__Exercício 1__.
Repita na íntegra o trecho sobre os estatutos da Companhia de Mineração do Cuyabá.

───── Trecho da página

Estatutos para o governo da Companhia de Mineração do Cuyabá
I. À Real Fazenda pertencerão duas acções livres nos reditos que produzir o fundo da Companhia de Mineração do Cuyabá, na fórma do seu espontaneo offerecimento.
II. O Governador e Capitão General da Capitania de Matto Grosso será o Inspector da Companhia, para vigiar sobre a observancia dos seus estatutos, zelando e promovendo tudo quanto for em seu proveito e da Real Fazenda, podendo convocar e formar Juntas interinas, emquanto se não estabelecerem as Juntas Administrativas, mandadas crear pelo alvará de 13 de Maio de 1803, para nellas se decidirem em ultima instancia aquelles negocios da Companhia que na fórma do mesmo alvará dependerem de taes decisões.

──────────

__Exercício 2__.
Atualize as entradas, começando na linha que contém "Describe the element" e parando depois da linha que contém "closer to the camera?". Apresente apenas essas linhas, com "black cotton sweatshirt" trocado por "gray wool sweater" e todo o resto inalterado, e deixe as imagens fora da resposta.

───── Dados de origem

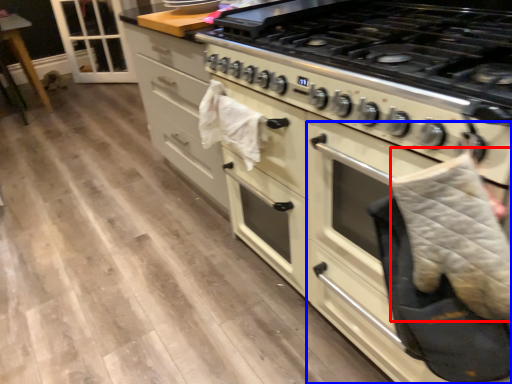
Question: Which object is closer to the camera taking this photo, blanket (highlighted by a red box) or oven (highlighted by a blue box)?

Choices:
 (A) blanket
 (B) oven

Answer: (B)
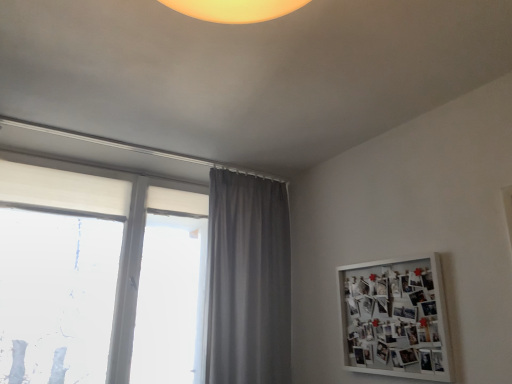
Question: Considering their positions, is gray fabric curtain at center located in front of or behind white matte window at left?

Choices:
 (A) front
 (B) behind

Answer: (B)

Question: From the image's perspective, is gray fabric curtain at center above or below white matte window at left?

Choices:
 (A) above
 (B) below

Answer: (B)

Question: Considering the real-world distances, which object is farthest from the gray fabric curtain at center?

Choices:
 (A) white matte window at left
 (B) white matte bulletin board at upper right

Answer: (B)

Question: Which is nearer to the white matte bulletin board at upper right?

Choices:
 (A) white matte window at left
 (B) gray fabric curtain at center

Answer: (B)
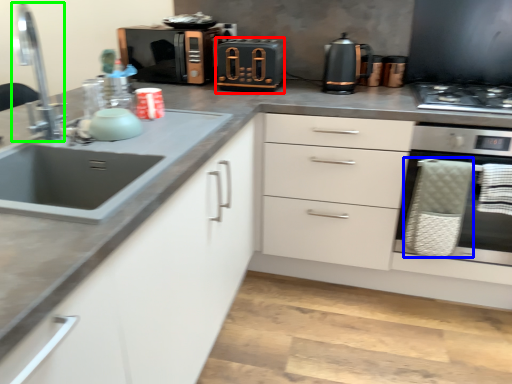
Question: Based on their relative distances, which object is farther from appliance (highlighted by a red box)? Choose from basket (highlighted by a blue box) and faucet (highlighted by a green box).

Choices:
 (A) basket
 (B) faucet

Answer: (B)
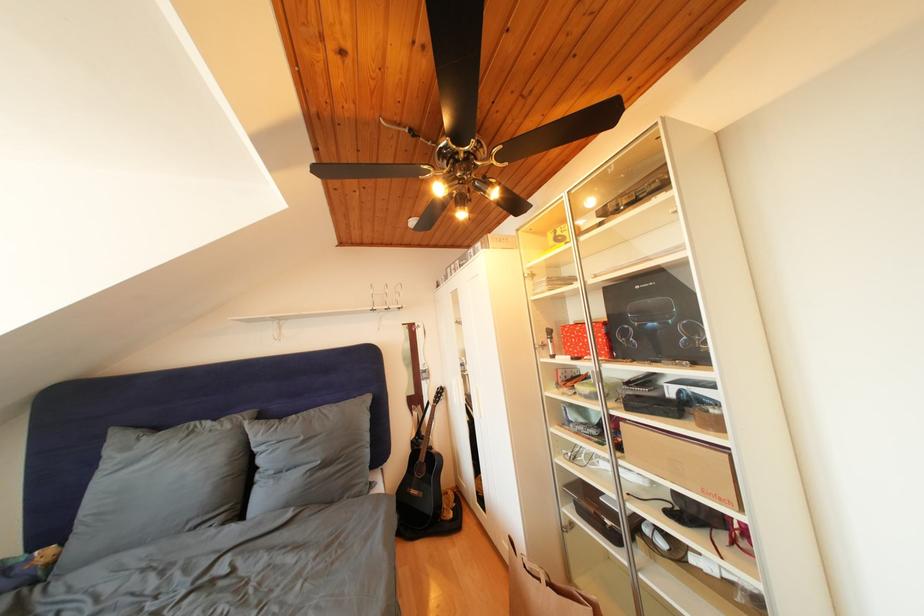
The image size is (924, 616). What do you see at coordinates (562, 131) in the screenshot?
I see `a fan pull chain` at bounding box center [562, 131].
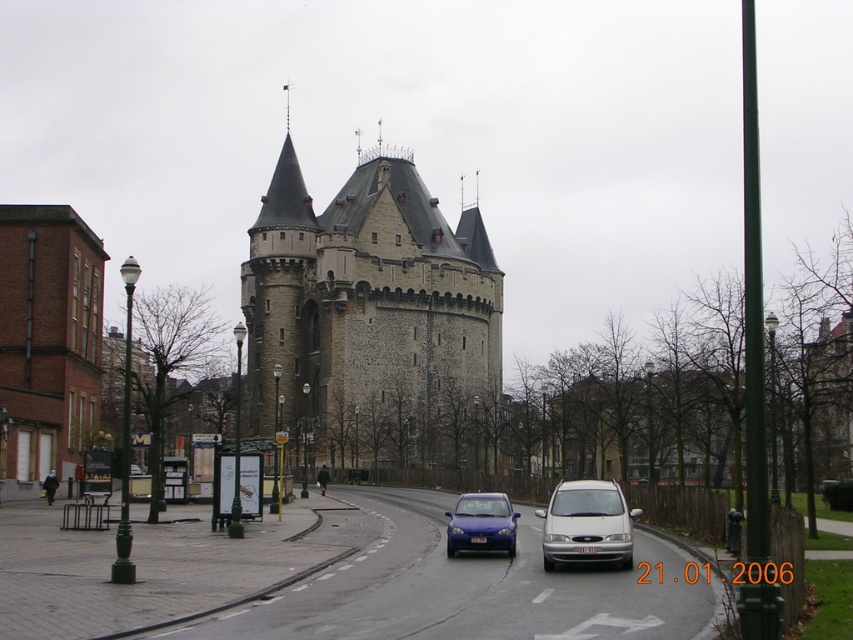
You are a pedestrian standing on the sidewalk next to the road. You see the silver metallic van at center and the matte blue car at center. Which vehicle is nearer to you?

The silver metallic van at center is closer to the viewer than the matte blue car at center, so the silver metallic van at center is nearer to you.

You are a pedestrian standing on the sidewalk next to the road. You see the silver metallic van at center and the matte blue car at center. Which vehicle is closer to you?

The matte blue car at center is closer to you because the silver metallic van at center is located above it, indicating it is further back along the road.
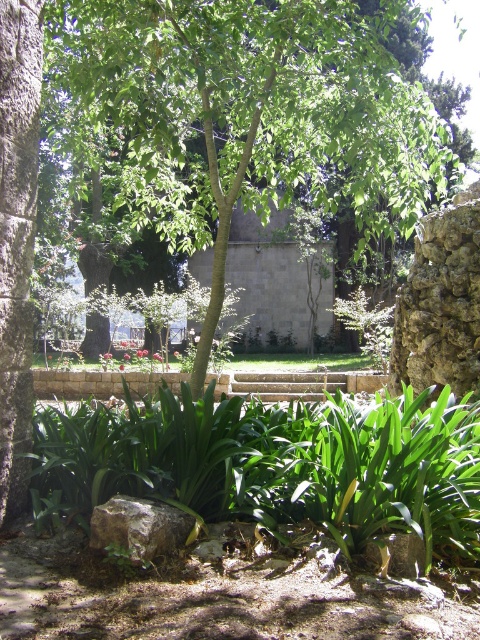
Question: Is the position of green leafy tree at center less distant than that of rusty metallic rock at center?

Choices:
 (A) no
 (B) yes

Answer: (A)

Question: Is green leafy tree at center bigger than rusty metallic rock at center?

Choices:
 (A) no
 (B) yes

Answer: (B)

Question: Which point is farther to the camera?

Choices:
 (A) green leafy tree at center
 (B) rusty metallic rock at center

Answer: (A)

Question: Which of the following is the closest to the observer?

Choices:
 (A) rusty metallic rock at center
 (B) green leafy tree at center

Answer: (A)

Question: Where is green leafy tree at center located in relation to rusty metallic rock at center in the image?

Choices:
 (A) left
 (B) right

Answer: (B)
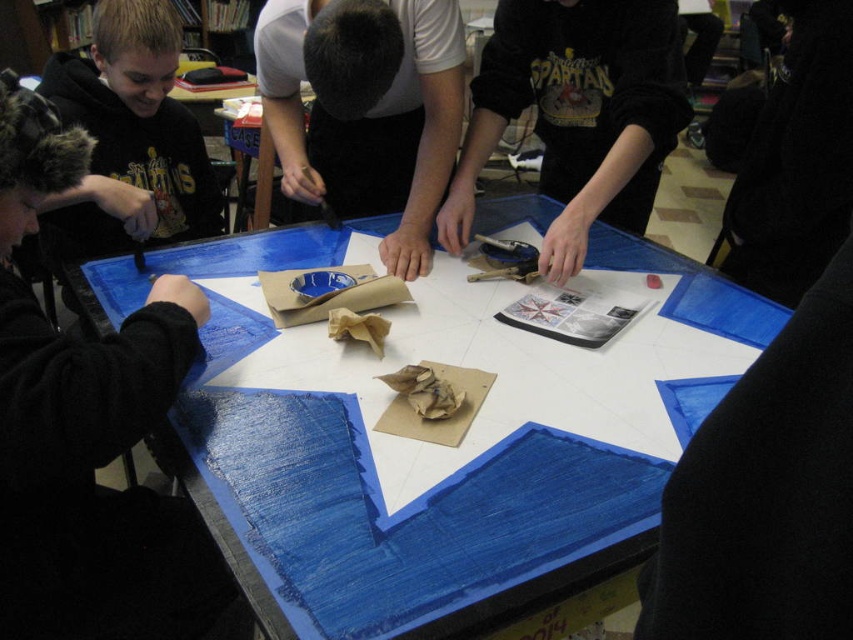
Between blue painted wood table at center and matte black hoodie at left, which one has more height?

blue painted wood table at center is taller.

Measure the distance between blue painted wood table at center and camera.

29.09 inches

The image size is (853, 640). I want to click on blue painted wood table at center, so click(x=401, y=522).

Can you confirm if black cotton sweatshirt at upper center is positioned below white matte paper at center?

Correct, black cotton sweatshirt at upper center is located below white matte paper at center.

Describe the element at coordinates (577, 115) in the screenshot. I see `black cotton sweatshirt at upper center` at that location.

Locate an element on the screen. This screenshot has width=853, height=640. black cotton sweatshirt at upper center is located at coordinates 577,115.

The height and width of the screenshot is (640, 853). What do you see at coordinates (577, 115) in the screenshot?
I see `black cotton sweatshirt at upper center` at bounding box center [577, 115].

Identify the location of black cotton sweatshirt at upper center. (577, 115).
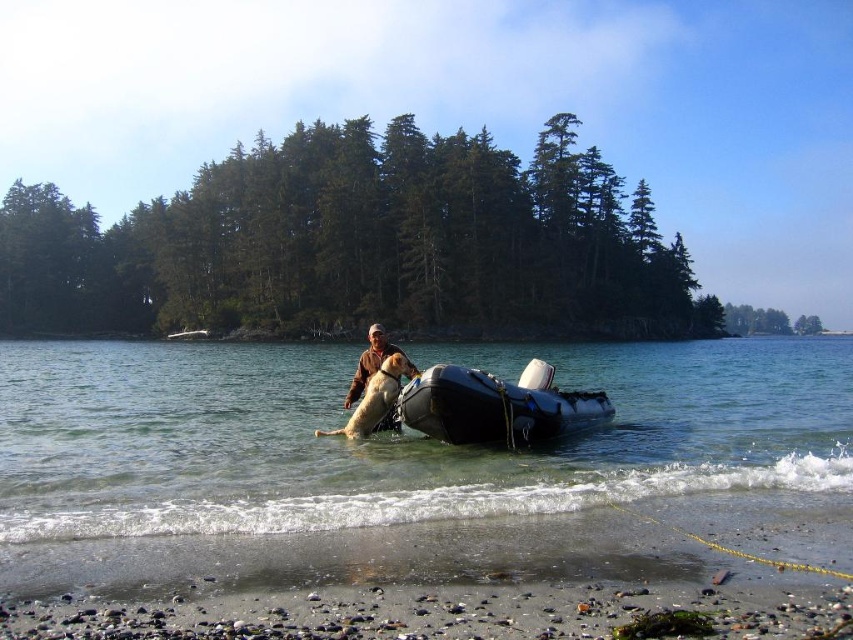
You are a photographer trying to capture the man in his brown leather jacket at center and his dog in the black rubber boat at center. Since you want to frame both subjects clearly, which object should you position closer to the left side of your camera frame?

The brown leather jacket at center should be positioned closer to the left side of the camera frame because the black rubber boat at center is to the right of it.

You are a photographer trying to capture the man in his brown leather jacket at center and the black rubber boat at center. Based on their positions, which object is closer to the camera?

The brown leather jacket at center is closer to the camera because it is above the black rubber boat at center, indicating a higher position in the visual plane.

You are planning to store the clear rubber boat at center and the brown leather jacket at center in your garage. The garage has a storage rack with a width of 1.2 meters. Can both items fit side by side on the rack without overlapping?

The clear rubber boat at center might be wider than brown leather jacket at center. Since the total width of both items could exceed 1.2 meters, it is uncertain if they can fit side by side without overlapping. Measure their combined width to confirm.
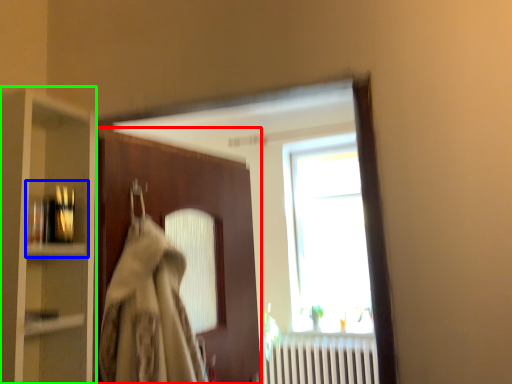
Question: Which is farther away from door (highlighted by a red box)? shelf (highlighted by a blue box) or cabinetry (highlighted by a green box)?

Choices:
 (A) shelf
 (B) cabinetry

Answer: (A)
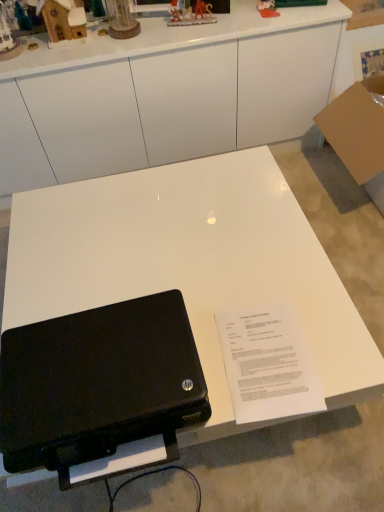
I want to click on vacant space in front of plastic toy at upper center, which ranks as the 1th toy in right-to-left order, so click(x=271, y=18).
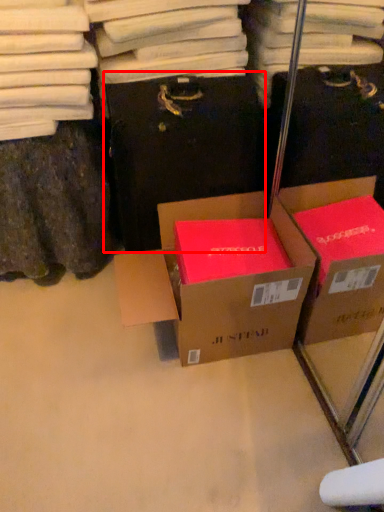
Question: From the image's perspective, what is the correct spatial relationship of cardboard box (annotated by the red box) in relation to box?

Choices:
 (A) above
 (B) below

Answer: (A)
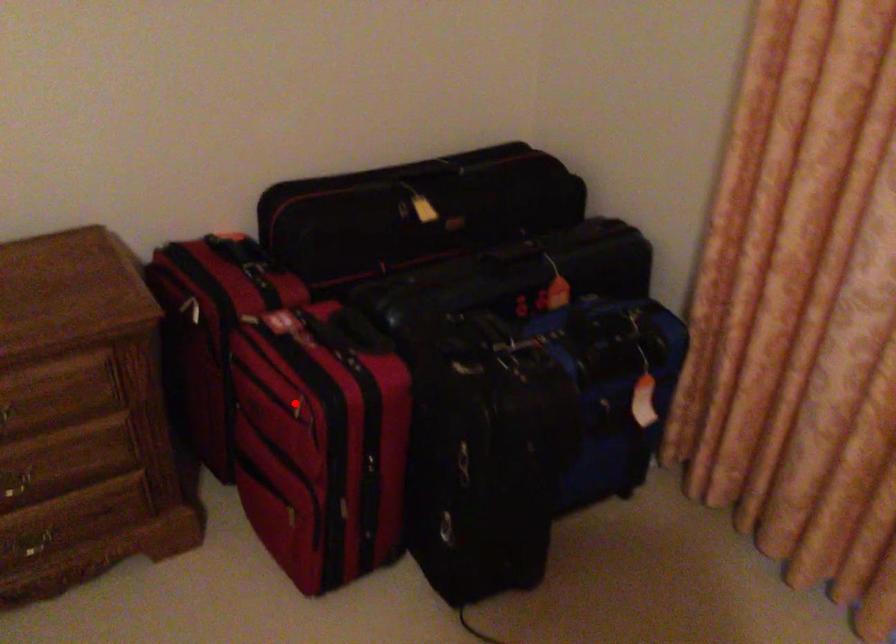
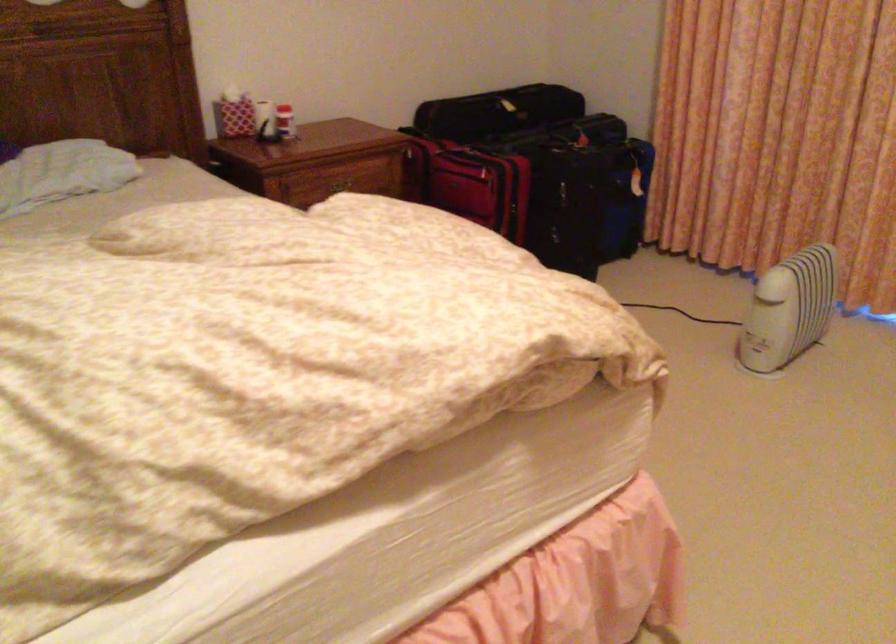
Where in the second image is the point corresponding to the highlighted location from the first image?

(469, 183)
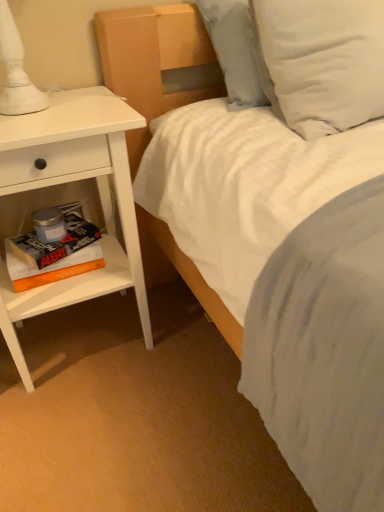
Question: Is white textured pillow at upper right, which is the 2th pillow in right-to-left order, facing towards hardcover book at left, which is counted as the second paperback book, starting from the bottom?

Choices:
 (A) yes
 (B) no

Answer: (B)

Question: Is hardcover book at left, which is the 1th paperback book in top-to-bottom order, at the back of white textured pillow at upper right, which is counted as the first pillow, starting from the left?

Choices:
 (A) no
 (B) yes

Answer: (A)

Question: Is white textured pillow at upper right, which is counted as the first pillow, starting from the left, at the right side of hardcover book at left, which is counted as the second paperback book, starting from the bottom?

Choices:
 (A) yes
 (B) no

Answer: (A)

Question: From the image's perspective, is white textured pillow at upper right, which is the 2th pillow in right-to-left order, beneath hardcover book at left, which is the 1th paperback book in top-to-bottom order?

Choices:
 (A) yes
 (B) no

Answer: (B)

Question: Considering the relative positions of white textured pillow at upper right, which is counted as the first pillow, starting from the left, and hardcover book at left, which is the 1th paperback book in top-to-bottom order, in the image provided, is white textured pillow at upper right, which is counted as the first pillow, starting from the left, behind hardcover book at left, which is the 1th paperback book in top-to-bottom order,?

Choices:
 (A) yes
 (B) no

Answer: (B)

Question: Would you say hardcover book at left, which is the 1th paperback book in top-to-bottom order, is to the left or to the right of white textured pillow at upper right, which is the 2th pillow in right-to-left order, in the picture?

Choices:
 (A) right
 (B) left

Answer: (B)

Question: Is hardcover book at left, which is counted as the second paperback book, starting from the bottom, bigger or smaller than white textured pillow at upper right, which is the 2th pillow in right-to-left order?

Choices:
 (A) small
 (B) big

Answer: (A)

Question: In terms of width, does hardcover book at left, which is the 1th paperback book in top-to-bottom order, look wider or thinner when compared to white textured pillow at upper right, which is the 2th pillow in right-to-left order?

Choices:
 (A) wide
 (B) thin

Answer: (B)

Question: Would you say hardcover book at left, which is counted as the second paperback book, starting from the bottom, is inside or outside white textured pillow at upper right, which is counted as the first pillow, starting from the left?

Choices:
 (A) outside
 (B) inside

Answer: (A)

Question: From a real-world perspective, is white matte nightstand at left above or below white soft pillow at upper right, arranged as the 1th pillow when viewed from the right?

Choices:
 (A) below
 (B) above

Answer: (A)

Question: Looking at the image, does white matte nightstand at left seem bigger or smaller compared to white soft pillow at upper right, arranged as the 1th pillow when viewed from the right?

Choices:
 (A) big
 (B) small

Answer: (A)

Question: Considering the positions of white matte nightstand at left and white soft pillow at upper right, arranged as the 1th pillow when viewed from the right, in the image, is white matte nightstand at left taller or shorter than white soft pillow at upper right, arranged as the 1th pillow when viewed from the right,?

Choices:
 (A) short
 (B) tall

Answer: (B)

Question: Do you think white matte nightstand at left is within white soft pillow at upper right, acting as the second pillow starting from the left, or outside of it?

Choices:
 (A) inside
 (B) outside

Answer: (B)

Question: Based on their positions, is orange matte book at lower left, which is counted as the 1th paperback book, starting from the bottom, located to the left or right of white soft pillow at upper right, arranged as the 1th pillow when viewed from the right?

Choices:
 (A) right
 (B) left

Answer: (B)

Question: From a real-world perspective, is orange matte book at lower left, which ranks as the 2th paperback book in top-to-bottom order, positioned above or below white soft pillow at upper right, arranged as the 1th pillow when viewed from the right?

Choices:
 (A) below
 (B) above

Answer: (A)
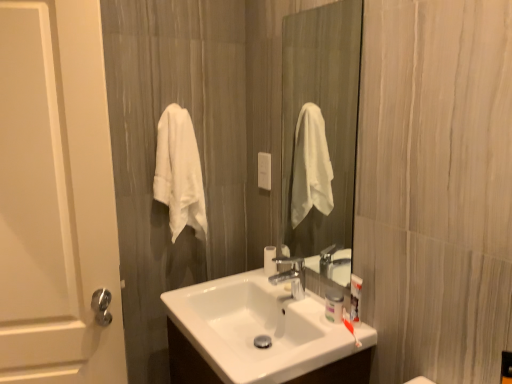
Question: Is clear glass mirror at center spatially inside white glossy sink at center, or outside of it?

Choices:
 (A) inside
 (B) outside

Answer: (B)

Question: In terms of height, does clear glass mirror at center look taller or shorter compared to white glossy sink at center?

Choices:
 (A) tall
 (B) short

Answer: (A)

Question: Considering the real-world distances, which object is closest to the white soft towel at left?

Choices:
 (A) clear glass mirror at center
 (B) white matte door at left
 (C) white glossy sink at center

Answer: (B)

Question: Which object is positioned farthest from the white soft towel at left?

Choices:
 (A) white matte door at left
 (B) white glossy sink at center
 (C) clear glass mirror at center

Answer: (C)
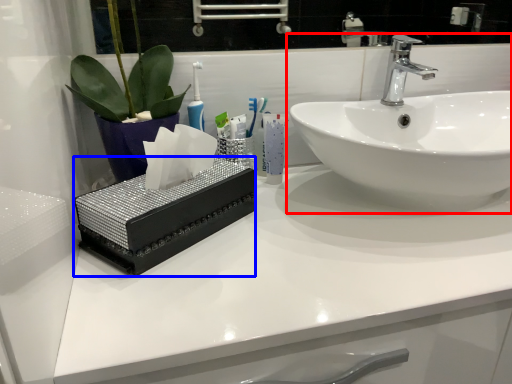
Question: Which point is closer to the camera, sink (highlighted by a red box) or box (highlighted by a blue box)?

Choices:
 (A) sink
 (B) box

Answer: (B)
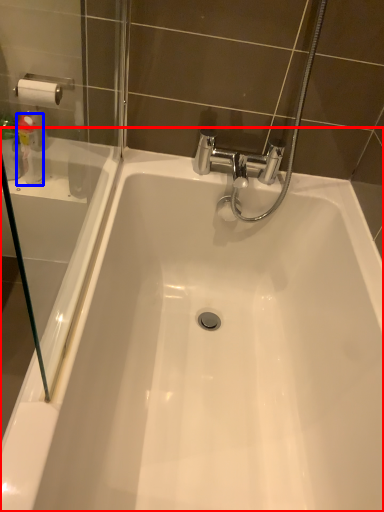
Question: Which point is further to the camera, bathtub (highlighted by a red box) or cleaning product (highlighted by a blue box)?

Choices:
 (A) bathtub
 (B) cleaning product

Answer: (B)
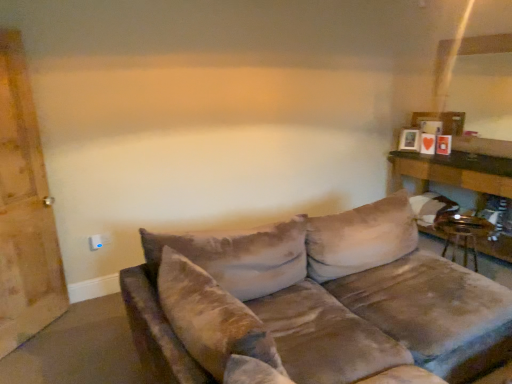
This screenshot has width=512, height=384. Identify the location of free location in front of matte wooden picture frame at upper right. (420, 153).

──────────

__Resposta do exercício 1__.
Estatutos para o governo da Companhia de Mineração do Cuyabá
I. À Real Fazenda pertencerão duas acções livres nos reditos que produzir o fundo da Companhia de Mineração do Cuyabá, na fórma do seu espontaneo offerecimento.
II. O Governador e Capitão General da Capitania de Matto Grosso será o Inspector da Companhia, para vigiar sobre a observancia dos seus estatutos, zelando e promovendo tudo quanto for em seu proveito e da Real Fazenda, podendo convocar e formar Juntas interinas, emquanto se não estabelecerem as Juntas Administrativas, mandadas crear pelo alvará de 13 de Maio de 1803, para nellas se decidirem em ultima instancia aquelles negocios da Companhia que na fórma do mesmo alvará dependerem de taes decisões.

__Resposta do exercício 2__.
Describe the element at coordinates (577, 115) in the screenshot. I see `gray wool sweater at upper center` at that location.

Locate an element on the screen. This screenshot has width=853, height=640. gray wool sweater at upper center is located at coordinates 577,115.

The height and width of the screenshot is (640, 853). What do you see at coordinates (577, 115) in the screenshot?
I see `gray wool sweater at upper center` at bounding box center [577, 115].

Identify the location of gray wool sweater at upper center. (577, 115).
You are a photographer trying to capture the man in his brown leather jacket at center and his dog in the black rubber boat at center. Since you want to frame both subjects clearly, which object should you position closer to the left side of your camera frame?

The brown leather jacket at center should be positioned closer to the left side of the camera frame because the black rubber boat at center is to the right of it.

You are a photographer trying to capture the man in his brown leather jacket at center and the black rubber boat at center. Based on their positions, which object is closer to the camera?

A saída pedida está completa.